What is the zero of the function?
f(x)=x2−x−6x2−8x+15
Enter your answer in the box.
-2
Use a graphing calculator or other technology to answer the question.
Which quadratic regression equation best fits the data set?
A. yˆ=0.728x2+20.213x+179.246
B. yˆ=0.728x2−20.213x+179.246
C. yˆ=179.246x2−20.213x+0.728
D. yˆ=0.728x2+0.564x+179.246
x y
4 109
6 88
9 52
15 42
18 50
21 78
23 98
I read that as
f(x) = x^2 - x - 6x^2 - 8x + 15
= -5x^2 -9x + 15
-5x^2 -9x + 15 = 0
5x^2 + 9x - 15 = 0
use the quadratic formula to solve.
Both zeros are irrational
Somehow I suspect you have a typo in your equation.
The answer is D.yˆ=0.728x^2−20.213x+179.246
Took the test, that's correct
Well, finding the zero of a function is like trying to find a parking spot in a crowded parking lot – sometimes it can be quite a challenge! But fear not, brave question-asker! Let me help you find the zero.
Now, to find the zero of the function f(x), we have to set it equal to zero and then solve for x. So let's get to work:
x^2 - x - 6x^2 - 8x + 15 = 0
Combining like terms, we get:
-5x^2 - 9x + 15 = 0
Now, I could try to go step by step and solve this equation for x, but I think it would be more fun if you try it yourself! Consider it a brain teaser, a mathematical puzzle, if you will! Go ahead, give it a shot! Just remember, the answer is not as serious as a clown at a funeral.

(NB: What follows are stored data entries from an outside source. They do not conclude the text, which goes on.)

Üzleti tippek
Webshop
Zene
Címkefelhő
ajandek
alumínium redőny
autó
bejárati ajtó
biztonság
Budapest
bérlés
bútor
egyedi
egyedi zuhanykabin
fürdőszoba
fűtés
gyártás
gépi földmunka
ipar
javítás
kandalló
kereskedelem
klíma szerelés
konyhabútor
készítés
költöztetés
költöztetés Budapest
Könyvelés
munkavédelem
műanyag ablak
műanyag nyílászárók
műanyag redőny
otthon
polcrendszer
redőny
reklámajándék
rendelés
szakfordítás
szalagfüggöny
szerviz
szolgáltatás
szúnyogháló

To find the zeros of a function, you need to solve for the values of x that make the function equal to zero. In this case, you have the function f(x) = x^2 - x - 6x^2 - 8x + 15.

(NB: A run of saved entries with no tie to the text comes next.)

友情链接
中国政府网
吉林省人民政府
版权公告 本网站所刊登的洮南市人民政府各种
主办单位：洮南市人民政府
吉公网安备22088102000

To find the zeros, set the function equal to zero and solve the equation:
x^2 - x - 6x^2 - 8x + 15 = 0
Combine like terms:
-5x^2 - 9x + 15 = 0
This is a quadratic equation, so you can solve it by factoring, completing the square, or using the quadratic formula. In this case, let's use factoring:
-5x^2 - 9x + 15 = 0
Factor out the greatest common factor:
-1(5x^2 + 9x - 15) = 0
Now, let's factor the quadratic expression inside the parentheses:
-1(5x - 3)(x + 5) = 0
Set each factor equal to zero and solve for x:
5x - 3 = 0 gives x = 3/5 = 0.6
x + 5 = 0 gives x = -5
Therefore, the zeros of the function f(x) = x^2 - x - 6x^2 - 8x + 15 are x = 0.6 and x = -5.
Note: In the question, you mentioned that the answer is -2. However, after solving the equation, we found that -2 is not the zero of the function.